Additional Information Regarding the Transaction and Where to Find It

 

This communication does not constitute an offer to sell or the solicitation of an offer to buy any securities or a solicitation of any vote or approval.  This communication is being made in respect of the proposed merger transaction involving CBOE Bats, CBOE Corporation and CBOE V, LLC. The issuance of shares of CBOE common stock in connection with the proposed merger will be submitted to the stockholders of CBOE for their consideration, and the proposed merger will be submitted to the stockholders of Bats for their consideration. In connection therewith, the parties intend to file relevant materials with the SEC, including a definitive joint proxy statement/prospectus, which will be mailed to CBOE stockholders and Bats stockholders. However, such documents are not currently available. BEFORE MAKING ANY VOTING OR ANY INVESTMENT DECISION, INVESTORS AND SECURITY HOLDERS OF CBOE AND/OR Bats ARE URGED TO READ THE DEFINITIVE JOINT PROXY STATEMENT/PROSPECTUS REGARDING THE PROPOSED TRANSACTION AND ANY OTHER RELEVANT DOCUMENTS FILED OR TO BE FILED WITH THE SEC CAREFULLY AND IN THEIR ENTIRETY WHEN THEY BECOME AVAILABLE BECAUSE THEY WILL CONTAIN IMPORTANT INFORMATION ABOUT THE PROPOSED TRANSACTION. Investors and security holders may obtain free copies of the definitive joint proxy statement/prospectus, any amendments or supplements thereto and other documents containing important information about each of CBOE and Bats, once such documents are filed with the SEC, through the website maintained by the SEC at www.sec.gov. Copies of the documents filed with the SEC by CBOE will be available free of charge on CBOE’s website at http://ir.cboe.com/financial-information/sec-filings.aspx under the heading “SEC Filings” or by contacting CBOE’s Investor Relations Department at (312) 786-7136. Copies of the documents filed with the SEC by BATS will be available free of charge on BATS’ website at http://www.bats.com/investor_relations/financials/ under the heading “SEC Filings” or by contacting BATS’ Investor Relations Department at (913) 815-7132.

 

Participants in the Solicitation

 

CBOE, Bats, their respective directors and executive officers, certain other members of CBOE’s and Bats’ respective management and certain of CBOE’s and Bats’ respective employees may be deemed to be participants in the solicitation of proxies in connection with the proposed transaction.

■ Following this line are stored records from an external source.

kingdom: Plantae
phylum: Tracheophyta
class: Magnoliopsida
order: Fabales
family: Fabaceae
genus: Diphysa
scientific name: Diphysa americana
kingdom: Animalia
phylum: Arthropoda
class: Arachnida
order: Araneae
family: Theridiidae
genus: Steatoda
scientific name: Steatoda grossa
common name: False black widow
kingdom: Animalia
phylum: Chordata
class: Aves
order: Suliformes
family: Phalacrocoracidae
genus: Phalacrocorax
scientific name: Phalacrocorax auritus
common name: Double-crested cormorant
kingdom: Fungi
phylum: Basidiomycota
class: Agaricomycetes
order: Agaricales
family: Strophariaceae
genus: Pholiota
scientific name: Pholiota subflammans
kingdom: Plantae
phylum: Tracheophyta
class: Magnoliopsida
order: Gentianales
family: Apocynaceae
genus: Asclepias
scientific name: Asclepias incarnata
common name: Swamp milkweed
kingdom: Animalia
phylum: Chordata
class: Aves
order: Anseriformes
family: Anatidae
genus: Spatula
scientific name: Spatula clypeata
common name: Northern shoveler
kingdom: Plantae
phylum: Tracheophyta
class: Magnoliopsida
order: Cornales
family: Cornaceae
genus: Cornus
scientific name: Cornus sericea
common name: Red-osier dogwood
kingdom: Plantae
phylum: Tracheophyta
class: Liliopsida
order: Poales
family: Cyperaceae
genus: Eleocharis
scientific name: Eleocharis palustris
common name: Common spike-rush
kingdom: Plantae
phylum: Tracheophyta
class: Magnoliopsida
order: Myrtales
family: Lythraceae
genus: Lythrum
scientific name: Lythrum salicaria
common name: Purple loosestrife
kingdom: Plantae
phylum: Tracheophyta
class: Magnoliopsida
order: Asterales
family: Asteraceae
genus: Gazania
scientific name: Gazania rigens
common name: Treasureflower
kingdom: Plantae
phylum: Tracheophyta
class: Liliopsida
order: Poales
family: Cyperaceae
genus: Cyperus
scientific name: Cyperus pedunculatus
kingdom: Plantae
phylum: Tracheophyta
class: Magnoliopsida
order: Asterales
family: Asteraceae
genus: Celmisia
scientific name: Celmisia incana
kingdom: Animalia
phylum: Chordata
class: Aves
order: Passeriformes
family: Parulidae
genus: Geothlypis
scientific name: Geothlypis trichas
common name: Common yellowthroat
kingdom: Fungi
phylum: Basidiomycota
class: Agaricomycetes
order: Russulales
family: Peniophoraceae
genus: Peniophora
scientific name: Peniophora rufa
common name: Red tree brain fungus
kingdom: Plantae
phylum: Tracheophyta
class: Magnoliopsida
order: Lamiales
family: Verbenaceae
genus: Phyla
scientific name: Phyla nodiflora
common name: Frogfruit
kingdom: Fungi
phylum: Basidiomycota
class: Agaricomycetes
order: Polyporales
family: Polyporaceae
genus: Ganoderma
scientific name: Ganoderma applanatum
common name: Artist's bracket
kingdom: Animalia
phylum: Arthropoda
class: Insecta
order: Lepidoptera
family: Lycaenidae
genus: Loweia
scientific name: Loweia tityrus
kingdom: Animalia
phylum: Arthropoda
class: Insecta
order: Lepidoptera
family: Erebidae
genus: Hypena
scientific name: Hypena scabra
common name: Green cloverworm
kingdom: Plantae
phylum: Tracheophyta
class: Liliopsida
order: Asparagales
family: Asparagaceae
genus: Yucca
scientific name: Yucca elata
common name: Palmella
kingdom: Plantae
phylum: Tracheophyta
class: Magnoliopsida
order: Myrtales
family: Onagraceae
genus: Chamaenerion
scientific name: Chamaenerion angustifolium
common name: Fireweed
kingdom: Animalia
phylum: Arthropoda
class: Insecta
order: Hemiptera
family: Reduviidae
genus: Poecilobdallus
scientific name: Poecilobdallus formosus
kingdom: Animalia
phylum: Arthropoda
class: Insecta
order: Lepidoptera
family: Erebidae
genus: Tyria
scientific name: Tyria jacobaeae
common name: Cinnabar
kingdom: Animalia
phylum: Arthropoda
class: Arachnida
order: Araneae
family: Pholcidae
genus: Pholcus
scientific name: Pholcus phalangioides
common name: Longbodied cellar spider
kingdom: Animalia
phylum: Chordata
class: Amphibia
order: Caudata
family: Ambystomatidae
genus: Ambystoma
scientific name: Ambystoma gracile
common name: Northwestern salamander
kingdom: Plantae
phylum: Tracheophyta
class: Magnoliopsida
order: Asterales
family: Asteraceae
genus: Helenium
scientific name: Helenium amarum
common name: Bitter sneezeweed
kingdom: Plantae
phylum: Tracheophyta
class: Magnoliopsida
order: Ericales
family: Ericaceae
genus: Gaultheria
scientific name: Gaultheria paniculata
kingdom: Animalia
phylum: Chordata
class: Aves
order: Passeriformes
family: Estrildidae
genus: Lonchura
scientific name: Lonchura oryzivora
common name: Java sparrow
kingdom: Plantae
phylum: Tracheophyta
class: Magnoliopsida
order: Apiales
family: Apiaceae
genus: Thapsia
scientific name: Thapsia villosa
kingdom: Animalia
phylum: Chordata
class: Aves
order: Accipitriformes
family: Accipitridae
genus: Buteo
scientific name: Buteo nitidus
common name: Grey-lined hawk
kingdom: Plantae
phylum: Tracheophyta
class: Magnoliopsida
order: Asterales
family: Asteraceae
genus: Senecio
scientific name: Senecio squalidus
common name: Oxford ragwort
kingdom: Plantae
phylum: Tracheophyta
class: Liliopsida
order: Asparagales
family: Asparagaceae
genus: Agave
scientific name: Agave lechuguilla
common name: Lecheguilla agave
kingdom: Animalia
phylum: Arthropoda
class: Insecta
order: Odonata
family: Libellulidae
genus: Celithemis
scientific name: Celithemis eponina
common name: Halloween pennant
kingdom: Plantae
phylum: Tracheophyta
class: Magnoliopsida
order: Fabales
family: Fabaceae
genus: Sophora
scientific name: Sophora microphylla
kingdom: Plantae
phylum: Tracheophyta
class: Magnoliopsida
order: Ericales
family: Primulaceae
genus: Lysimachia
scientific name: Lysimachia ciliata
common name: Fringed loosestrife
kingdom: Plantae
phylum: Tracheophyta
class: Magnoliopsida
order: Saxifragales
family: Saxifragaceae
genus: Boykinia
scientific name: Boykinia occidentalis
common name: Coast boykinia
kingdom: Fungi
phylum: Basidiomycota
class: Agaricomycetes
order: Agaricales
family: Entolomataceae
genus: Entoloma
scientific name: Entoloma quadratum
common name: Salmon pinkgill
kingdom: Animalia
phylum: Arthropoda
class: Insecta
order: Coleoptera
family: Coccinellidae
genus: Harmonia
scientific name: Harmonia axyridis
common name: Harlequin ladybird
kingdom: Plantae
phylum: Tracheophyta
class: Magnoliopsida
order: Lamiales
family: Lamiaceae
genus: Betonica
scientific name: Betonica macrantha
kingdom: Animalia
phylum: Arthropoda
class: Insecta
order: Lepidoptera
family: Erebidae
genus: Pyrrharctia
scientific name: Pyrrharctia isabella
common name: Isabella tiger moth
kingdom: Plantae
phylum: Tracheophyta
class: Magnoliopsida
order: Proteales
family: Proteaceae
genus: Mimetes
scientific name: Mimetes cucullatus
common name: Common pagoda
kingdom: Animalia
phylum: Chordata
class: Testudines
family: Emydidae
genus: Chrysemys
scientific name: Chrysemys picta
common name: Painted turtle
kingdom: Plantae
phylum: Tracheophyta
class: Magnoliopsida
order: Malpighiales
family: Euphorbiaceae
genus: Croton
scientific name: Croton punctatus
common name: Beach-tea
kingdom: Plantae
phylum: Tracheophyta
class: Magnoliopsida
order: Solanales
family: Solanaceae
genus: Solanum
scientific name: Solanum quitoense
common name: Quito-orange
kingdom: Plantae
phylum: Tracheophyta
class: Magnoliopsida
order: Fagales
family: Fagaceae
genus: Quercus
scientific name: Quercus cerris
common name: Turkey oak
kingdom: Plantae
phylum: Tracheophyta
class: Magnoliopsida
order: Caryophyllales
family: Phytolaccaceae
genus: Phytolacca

Information about the directors and executive officers of CBOE is set forth in its proxy statement for its 2016 annual meeting of stockholders, which was filed with the SEC on April 6, 2016, and its annual report on Form 10-K for the fiscal year ended December 31, 2015, which was filed with the SEC on February 19, 2016, and information about the directors and executive officers of Bats is set forth in its final prospectus, which was filed with the SEC on April 15, 2016.  Each of these documents can be obtained free of charge from the sources indicated above. Other information regarding the participants in the proxy

 



 

solicitation and a description of their direct and indirect interests, by security holdings or otherwise, will be contained in the definitive joint proxy statement/prospectus and other relevant materials to be filed with the SEC when they become available.